No to Mirek zazdroszczę Ci. Tez tak uwazam ze dobre narzedzie jest podstawą dobrej roboty. Kieds muszę sobie takie sprawic. Najgorsze ze w Tarnowie nie ma dobrego sklepu aby sobie co nieco podotykac. Jest w Krakowie to moze sobie przy okazji tam obaczę ale będzie przymnie zona.

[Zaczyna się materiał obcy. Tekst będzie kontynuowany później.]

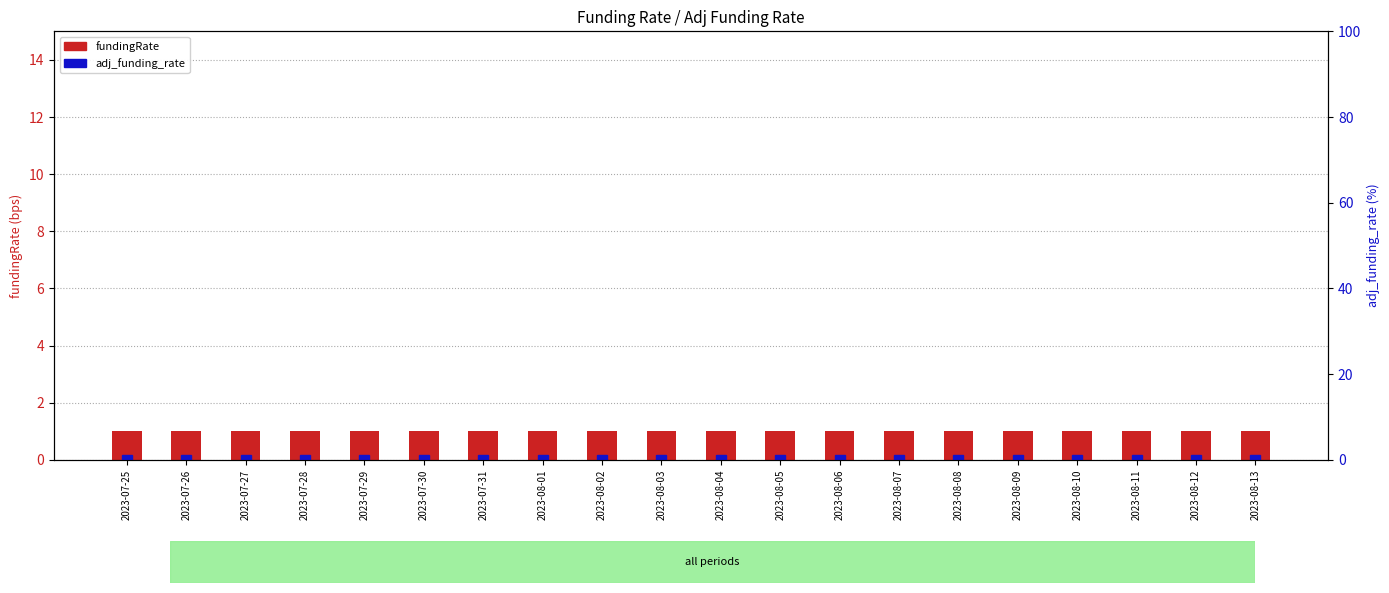

List the series in order of their overall mean, highest first.

fundingRate, adj_funding_rate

A zona to psioczy na te moje fanaberie:)
Ale nie o tym chciałem

Chlopaki jestem zadowolony z tych ostrzy. Doslownie 10-15 minut i twarzyczka kobitki nr 2 prawie gotowa. Az sie dziwie dlaczego do tej pory ze skalpeli nie korzystałem. Pewnie ostrza chirurgiczne sa duzo lepsze...

Ponizej fotki. Mysle ze wystawiając je przed ukonczeniem całej postaci nie zapeszę.

Pozdrawiam Adam
Obrazek
Obrazek
Obrazek
Awatar użytkownika
oksal
Posty: 1893
Rejestracja: 04 gru 2010, 21:55

Odp:HMS Endeavour Jamesa Cooka 1769

Post autor: oksal »

Mam normalną cyfrowkę 4M pikseli. Robie zdjęcie przy maksymalnej rozdzielczosci a potem stosuję zwykły trik o któreym mało kto słyszał:) aby zmniejszyć wagę JPEG-a. Ładuje obraz do Paint-a tam wchodze do menu/opcje/Rozciągnij pochyl .Rozciagam obraz 0 35% w pionie i poziomie czyli relatywni ego zmniejszam. A Paint ma taka własciwość ze redukuje ilośc pikseli na cal Mi ustawia na 81 pikseli na cal. Jakosciowo na kompie jest ok ale u fotografa kijowo. Waga zdjecie to ponizej 100KB. Jest to najlepszy sposob pakowania JPEG-ów. Na konie nalezy wykonac Zapisz jako...


A teraz o szkutnictwie. Chłopaki ja na dziś konczę idę po piwo. Kobitce nr zostało tylko usta otworzyć. Ale to jutro aby nie ględziła mi diś przy piwie:).